From: Ulrich Eckhardt (doomster_at_[hidden])
Date: 2008-02-10 11:53:21
On Friday 08 February 2008 21:33, Jos Hickson wrote:
> On 08/02/2008, Anthony Williams <anthony_w.geo_at_[hidden]> wrote:
> > Clark Sims <clark_sims_boost <at> yahoo.com> writes:
> > > I would like it to deadlock on windows, because I just wrote a large
> > > header
> > file, which assumes that a
> > > deadlock will occur. In fact, I don't know how I am going to program
> > > mutex's and locks, if they act like
> > > recursive locks on windows, but scoped locks on linux.
> > The new boost 1.35 implementation of mutexes on Windows are not
> > recursive, and will also deadlock on this code.
How so? And is there a rationale for that?
> > However, as others have said, there is no sensible use for code that
> > deadlocks --- once you have a deadlock, your code is dead.
> There may be no use for code that deadlocks but it is very useful when
> doing cross-platform development if the behaviour of mutexes are the
> same especially if the primary development platform is Windows so that
> you only then see the deadlocks when you switch to Linux.

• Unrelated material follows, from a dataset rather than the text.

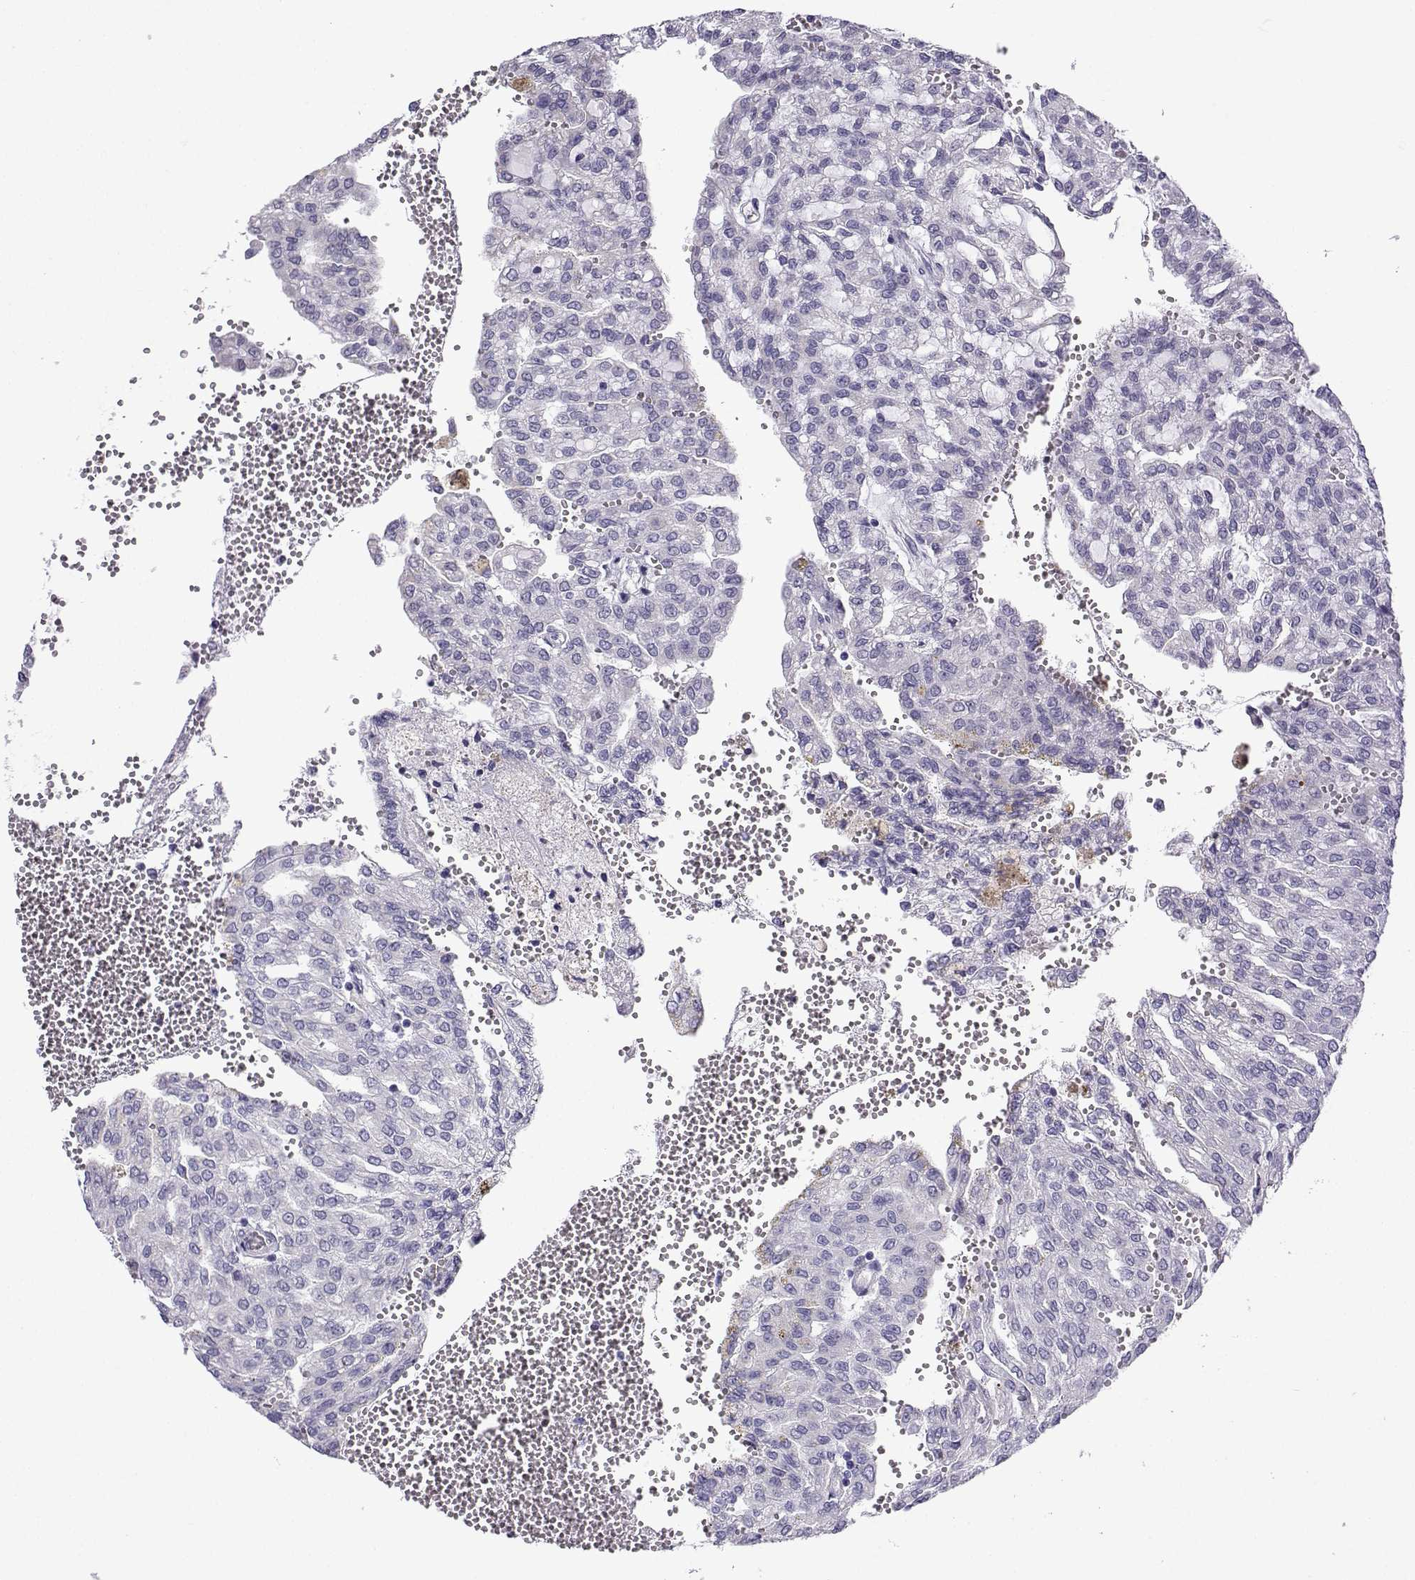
{"staining": {"intensity": "negative", "quantity": "none", "location": "none"}, "tissue": "renal cancer", "cell_type": "Tumor cells", "image_type": "cancer", "snomed": [{"axis": "morphology", "description": "Adenocarcinoma, NOS"}, {"axis": "topography", "description": "Kidney"}], "caption": "This is an IHC image of human renal adenocarcinoma. There is no positivity in tumor cells.", "gene": "ACRBP", "patient": {"sex": "male", "age": 63}}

I'm currently working on a codebase that is way too multithreaded and not
really correctly designed. One idea I came across there is that Boost's
threading library could offer a diagnostic mode, just like STLport's debug
mode with checked iterators. This could be used to detect undefined
behaviour, like e.g. locking a non-recursive mutex recursively or maybe even
to detect deadlocks (How I wish there was something like that!) in a running
> > It is an implementation detail how the thread library behaves when you
> > are trying to lock a non-recursive mutex recursively.
Just wondering, but isn't it rather called 'undefined behaviour'? I mean the
distinction is important, because invoking UB is definitely bad, while IDB is
bearable and just a problem of portability.